Eğitim Fakültesi’nde 5 yıl boyunca dekanlık görevinde bulunduğunu ifade eden Mehmet Bahar, “Benim dönemimde 13 kişi doçentlikten profesörlüğe yükseldi. 24 kişi yardımcı doçent iken doçent oldu. 25 kişi de yardımcı doçentlik unvanı alarak ilk ataması yapıldı. 61 kişi de kadro aldı. 123 atama işlemi yapılmış oldu. Bu kadar kadro içerisinde FETÖ/PDY soruşturması kapsamında 2 kişiye işlem yapılmıştır. Bunun da birinin soruşturması benden önce başlamıştır.

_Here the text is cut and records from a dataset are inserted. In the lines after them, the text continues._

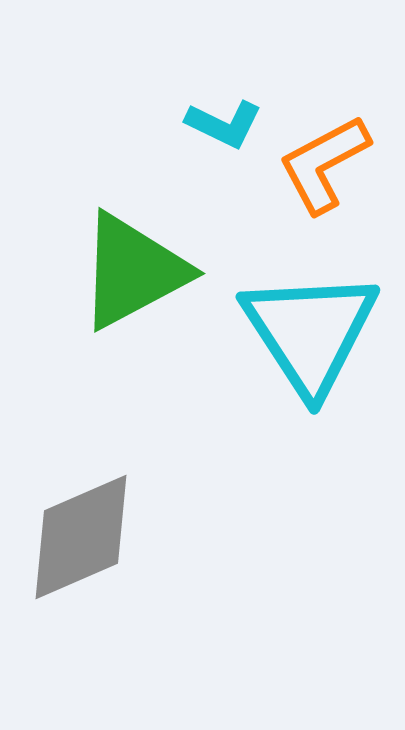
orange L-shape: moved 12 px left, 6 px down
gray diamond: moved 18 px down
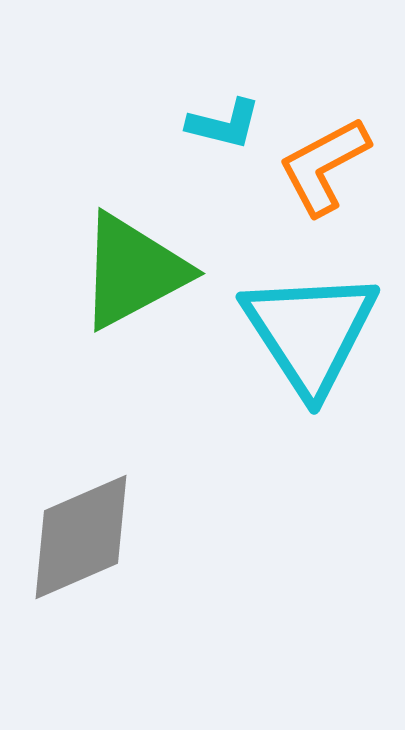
cyan L-shape: rotated 12 degrees counterclockwise
orange L-shape: moved 2 px down
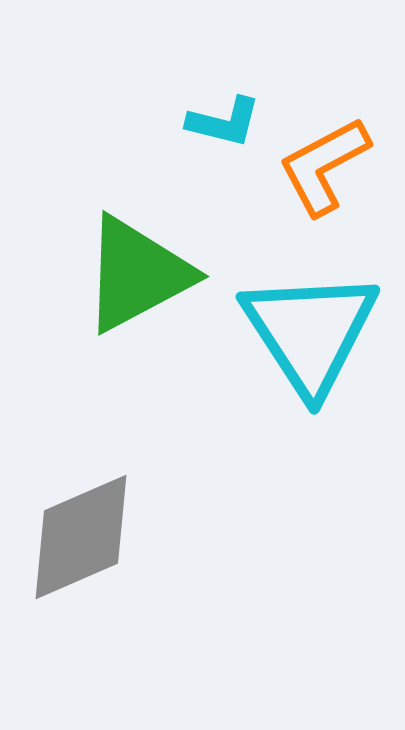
cyan L-shape: moved 2 px up
green triangle: moved 4 px right, 3 px down
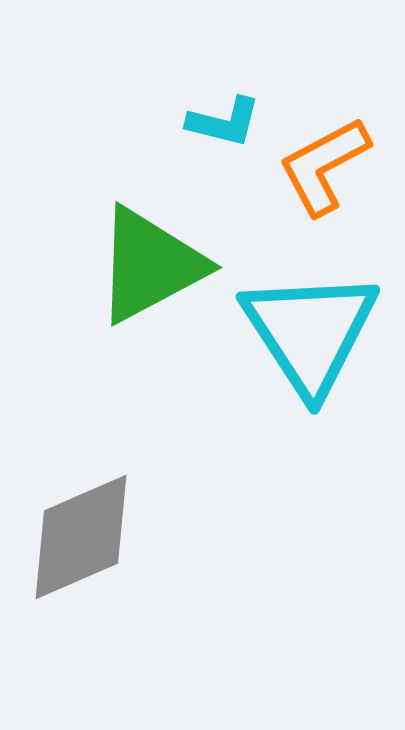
green triangle: moved 13 px right, 9 px up
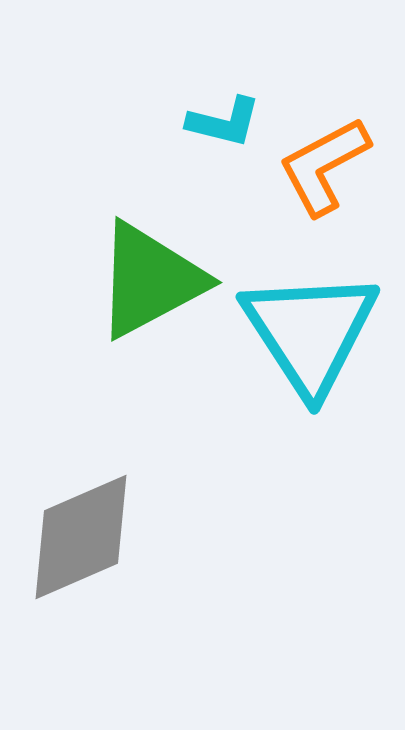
green triangle: moved 15 px down
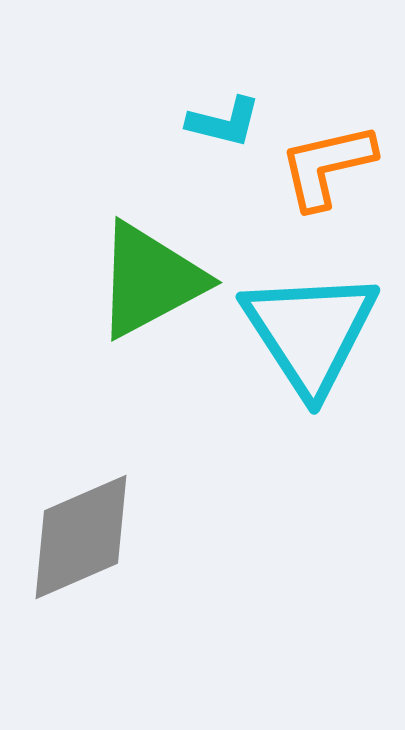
orange L-shape: moved 3 px right; rotated 15 degrees clockwise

Diğerinin de eşi Diş Hekimliğinde olduğu için aile bütünlüğünün bozulmaması için alınan biridir.  Bunlar dışında adli tahkikata uğrayan kimse yoktur. Kadrolaşma olmayan fakültelerin başında Eğitim Fakültesi gelir. Eğer böyle bir niyetim olsaydı ilk olarak kendi bölümümde yapardım. Tüm Eğitim Fakülteleri içinde de en temizi AİBÜ Eğitim Fakültesidir. 2015’te Türkiye 7.’si olduk. Ben gidip böyle şeylerle uğraşsaydım, bu başarıyı elde edemezdik. 2010-1011 akademik yılında da pedagojik formasyon bölümü açılmıştır. 8 bin kişi formasyon aldı. Bu yıl da binlerce kişi var. FETÖ soruşturması geçiren yalnızca 2 kişi var. Şahsımın görevli olduğu hiçbir birimde FETÖ emaresi görülemez” dedi.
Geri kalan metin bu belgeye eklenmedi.